Zhou, Fang
(Helsingin yliopisto, 2012)
We propose network abstraction as a research area. It is motivated by the growth of networks in many areas of life. Consider, for instance, networks of thousands of genes, millions of people, or billions of web pages. They are too large to be directly analyzed by users. The aim of network abstraction is to summarize a large network as a smaller one. An abstracted network can then help users to see the overall topology of a large network, or to understand the connections of distant nodes.
The general network abstraction task is: given a large network, transform it into a smaller one, which contains in some well-specified sense the most relevant information. In this thesis, we analyze this research area and propose methods to solve some instances of the problem. The methods also provide different trade-offs between the graph quality and simplicity, as well as between result quality and efficiency.

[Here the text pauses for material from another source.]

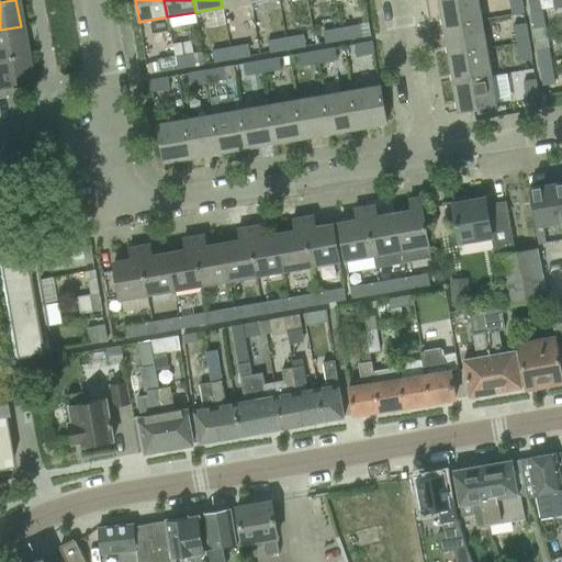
[(441,0),(438,1),(444,29),(482,22),(478,0),(441,0)]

More specifically, we propose two approaches to abstracting a network. The first one is to simplify a weighted network by removing edges under the constraint that distances between all pairs of nodes are preserved. We first empirically show that a number of edges can be removed from real biological networks without losing any graph connectivity. We next relax the constraint of fully preserving original graph connectivity, extend lossless network simplification to lossy network simplification, and demonstrate that many more edges can be removed with little loss of quality.
The second approach we give for network abstraction is to compress a weighted network by grouping nodes and edges. We propose novel methods and experimentally show that real graphs can be compressed efficiently with relatively little error. We next consider graphs with weights also on the nodes, and utilize them as node importances to extend the definition of weighted graph compression. We present new compression operations and demonstrate that the compressed graph can preserve more information related to more important nodes.
Furthermore, we propose the idea of using node weights and compression to summarize the metabolisms in a set of organisms, and apply the methodology to better understand the metabolic biodiversity between Archaea and Eubacteria, the two most fundamental branches of life.